7.64 It was the quest for her parents, and in particular for her father, which she undertook in her 30s, that brought Christine Buckley to the Gay Byrne show, but during the interview she was asked about her experience of growing up in Goldenbridge in Dublin. She described abuses that she and others suffered while resident there. Immediately, phone calls came in to RTE from women and men who had had similar experiences and who wished to extend their good wishes and sympathy to her. Meetings were set up with ex-residents, and the story was picked up by most of the national media.
7.65 Stories about institutional abuse, and in particular about Goldenbridge Industrial School, continued to appear sporadically in newspapers for the following couple of years, but it was not until 1996, when the ‘Dear Daughter’ programme was broadcast, that Goldenbridge was once again the subject of intense media coverage and speculation.
7.66 Shortly after the airing of ‘Dear Daughter’, Sr Alida was interviewed on the current affairs programme, Prime Time. In the course of that interview, she admitted that she had been harsh at times, but denied that children were abused in the horrific way described in many of the headlines. According to Sr Helena O’Donoghue, ‘This denial would appear to have been almost completely ignored in the public domain and it would appear that judgment had been given’.
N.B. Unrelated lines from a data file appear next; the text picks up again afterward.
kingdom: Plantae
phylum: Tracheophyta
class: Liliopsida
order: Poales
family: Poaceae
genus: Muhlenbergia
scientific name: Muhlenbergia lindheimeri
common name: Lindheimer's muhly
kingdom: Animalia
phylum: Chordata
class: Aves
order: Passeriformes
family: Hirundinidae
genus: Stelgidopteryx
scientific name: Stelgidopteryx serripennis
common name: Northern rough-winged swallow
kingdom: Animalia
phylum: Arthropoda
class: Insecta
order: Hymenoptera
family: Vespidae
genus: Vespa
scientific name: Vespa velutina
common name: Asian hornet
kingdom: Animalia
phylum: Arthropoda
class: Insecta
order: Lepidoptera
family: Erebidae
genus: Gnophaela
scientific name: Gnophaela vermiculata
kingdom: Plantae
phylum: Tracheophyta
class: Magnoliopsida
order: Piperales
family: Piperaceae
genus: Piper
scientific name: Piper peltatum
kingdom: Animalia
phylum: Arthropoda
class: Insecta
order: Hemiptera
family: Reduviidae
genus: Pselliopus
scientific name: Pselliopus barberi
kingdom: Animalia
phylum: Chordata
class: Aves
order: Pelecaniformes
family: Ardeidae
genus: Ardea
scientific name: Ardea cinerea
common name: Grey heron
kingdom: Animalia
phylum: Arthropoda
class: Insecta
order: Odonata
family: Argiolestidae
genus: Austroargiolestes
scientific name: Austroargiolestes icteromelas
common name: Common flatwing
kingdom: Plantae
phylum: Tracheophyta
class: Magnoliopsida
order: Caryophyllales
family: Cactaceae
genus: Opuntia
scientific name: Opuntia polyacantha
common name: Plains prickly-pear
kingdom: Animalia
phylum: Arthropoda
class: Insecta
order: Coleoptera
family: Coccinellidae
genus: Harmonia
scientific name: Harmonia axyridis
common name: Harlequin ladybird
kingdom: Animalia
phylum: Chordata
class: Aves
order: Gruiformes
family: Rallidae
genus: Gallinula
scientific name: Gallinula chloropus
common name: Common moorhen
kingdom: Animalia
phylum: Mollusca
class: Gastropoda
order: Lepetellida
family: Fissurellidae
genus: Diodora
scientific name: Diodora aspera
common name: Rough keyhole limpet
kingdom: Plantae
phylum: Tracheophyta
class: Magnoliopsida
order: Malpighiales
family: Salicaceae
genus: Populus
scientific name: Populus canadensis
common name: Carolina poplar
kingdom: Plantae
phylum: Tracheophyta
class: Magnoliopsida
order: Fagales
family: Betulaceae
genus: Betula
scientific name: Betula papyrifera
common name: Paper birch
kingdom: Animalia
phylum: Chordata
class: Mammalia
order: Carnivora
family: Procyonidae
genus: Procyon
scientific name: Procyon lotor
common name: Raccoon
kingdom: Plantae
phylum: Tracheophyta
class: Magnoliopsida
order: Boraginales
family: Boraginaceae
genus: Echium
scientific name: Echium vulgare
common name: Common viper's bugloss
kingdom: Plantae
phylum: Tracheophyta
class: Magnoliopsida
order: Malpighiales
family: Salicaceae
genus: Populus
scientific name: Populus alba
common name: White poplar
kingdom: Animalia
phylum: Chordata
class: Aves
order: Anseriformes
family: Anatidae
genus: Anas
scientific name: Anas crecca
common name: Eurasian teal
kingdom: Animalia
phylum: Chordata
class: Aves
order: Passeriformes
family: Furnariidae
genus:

7.67 Shortly before the ‘Dear Daughter’ programme was broadcast on RTE, the Sisters of Mercy commissioned a professional childcare expert to write a report to assess the allegations which were being made by former residents in Goldenbridge. The Crowley Report offered little comfort to the Sisters who had commissioned it.
7.68 Mr Crowley interviewed both Sr Alida and Sr Venetia. In his report he stated:
Sr. Venetia confirmed that the general atmosphere was excessively and consistently cruel even relative to standards of the time. She confirmed that fear of and actual physical beatings and verbal abuse was a matter of routine and that the general account of children, for example, waiting on the landings was accurate. Wetting was defined as a crime and, therefore, punishable through humiliation and physical beatings. Sr. Venetia confirmed the allegations in relation to the tumble dryer and drinking from the toilet cistern. She also confirmed the bead making and that failure to obey rules were normally punishable by physical beatings.
7.69 He said of Sr Alida:
She was trained by Sr Bianca, whom she describes as a very large powerful woman with a harsh aggressive and unpredictable personality.
On reflection Sr Alida perceives the policies and practices of the 50s and 60s as being based on ignorance and failing to understand or care appropriately for the children.
7.70 In conclusion, Mr Crowley stated:
The unsafe world of Goldenbridge developed a very particular culture which could not meet the needs of children. Very powerless people had enormous and immediate power over troubled and troublesome children. The abuse of the power and powerlessness was almost inevitable.
Almost any kind of abusive incidents could have occurred.